Web Analytics and Star Trek

Captain Kirk.jpg Companies fall into a trap when they collect Web site statistics.

They report statistics, not analyze them, said Matthew Bailey, president of SiteLogic Marketing.

Bailey, addressing an audience at SES NY, said a company must first know what its goals are, and then identify key performance indicators to track such as sales leads or downloads. “Then focus on a goal and ask how are we reaching that goal,” he said. “Start asking those kinds of questions rather than how many unique visitors we have each month.”

Bailey advocates the use of “segmentation” to track a company’s Web site performance. What exactly does that have to do with Star Trek?

To make his point, Bailey referred to the original Star Trek television series, which was aired in the 1960s.
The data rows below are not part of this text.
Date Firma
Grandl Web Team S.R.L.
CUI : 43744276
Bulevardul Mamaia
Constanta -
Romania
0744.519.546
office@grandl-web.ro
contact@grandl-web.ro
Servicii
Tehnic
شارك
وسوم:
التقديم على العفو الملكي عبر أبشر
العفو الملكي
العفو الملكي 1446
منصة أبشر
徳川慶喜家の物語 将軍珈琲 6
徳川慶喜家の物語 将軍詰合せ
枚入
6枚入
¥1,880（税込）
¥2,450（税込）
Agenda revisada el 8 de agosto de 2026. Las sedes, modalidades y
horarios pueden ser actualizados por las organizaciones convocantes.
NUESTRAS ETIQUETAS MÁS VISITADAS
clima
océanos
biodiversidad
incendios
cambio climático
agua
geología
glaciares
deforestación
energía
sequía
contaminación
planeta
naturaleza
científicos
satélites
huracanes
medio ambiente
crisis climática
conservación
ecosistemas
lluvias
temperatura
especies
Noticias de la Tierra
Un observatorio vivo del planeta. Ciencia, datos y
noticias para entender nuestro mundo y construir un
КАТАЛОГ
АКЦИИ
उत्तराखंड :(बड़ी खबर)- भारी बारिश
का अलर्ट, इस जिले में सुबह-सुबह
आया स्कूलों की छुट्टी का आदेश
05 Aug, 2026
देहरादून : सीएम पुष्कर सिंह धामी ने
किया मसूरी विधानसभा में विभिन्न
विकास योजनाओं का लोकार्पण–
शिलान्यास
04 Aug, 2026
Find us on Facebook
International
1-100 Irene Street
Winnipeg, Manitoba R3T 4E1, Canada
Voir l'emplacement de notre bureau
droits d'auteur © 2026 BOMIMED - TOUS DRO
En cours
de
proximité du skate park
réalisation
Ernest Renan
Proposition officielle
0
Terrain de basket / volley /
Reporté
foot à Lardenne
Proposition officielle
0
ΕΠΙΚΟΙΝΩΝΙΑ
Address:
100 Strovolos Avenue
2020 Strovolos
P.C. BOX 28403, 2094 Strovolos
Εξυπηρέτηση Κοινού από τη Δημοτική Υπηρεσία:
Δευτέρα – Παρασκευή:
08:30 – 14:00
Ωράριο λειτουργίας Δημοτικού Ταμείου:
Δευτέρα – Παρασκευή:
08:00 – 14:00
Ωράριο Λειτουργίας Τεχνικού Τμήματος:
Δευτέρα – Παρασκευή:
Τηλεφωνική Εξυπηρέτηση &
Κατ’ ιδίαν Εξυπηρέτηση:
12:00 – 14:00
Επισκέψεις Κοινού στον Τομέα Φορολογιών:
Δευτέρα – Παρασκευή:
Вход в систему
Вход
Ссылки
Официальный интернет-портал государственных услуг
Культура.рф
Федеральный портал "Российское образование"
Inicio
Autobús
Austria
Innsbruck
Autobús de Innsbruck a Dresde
He said the starship Enterprise started with a crew of 430 people. By year five, 59 crew members had died; 43 of whom, or 73 percent were wearing red shirts. The others were in yellow or blue shirts. “We have a little bit of knowledge, but we don’t have any indicator what we can do with it,” he said.

After a little more digging, Bailey said one would learn that 57.5 percent of the crew members who accompanied Captain Kirk on a mission died. If they accompanied the captain when he met an alien woman, the survival rate soared to 84 percent. Comparing the circumstances when red shirt crew died is an example of segmentation, he said, advising the audience to apply the concept to Web site analytics. For instance, a site that sells both MP3 players and digital cameras should track results for each product to gain additional insights on what works and doesn’t work.

“Segmenting your visitors, where they came from, what they are looking for…trying to find the goals and motivations of your visitors and segmenting them to get a little bit of intelligence,” he said.

Bailey says he’s surprised by how many companies still tracking the number of “hits” they receive. “It’s so ’90s,” he says. “We have to get beyond reporting these types of numbers…it drives me insane,” he said, imploring the audience to dig deeper into the data that’s collected.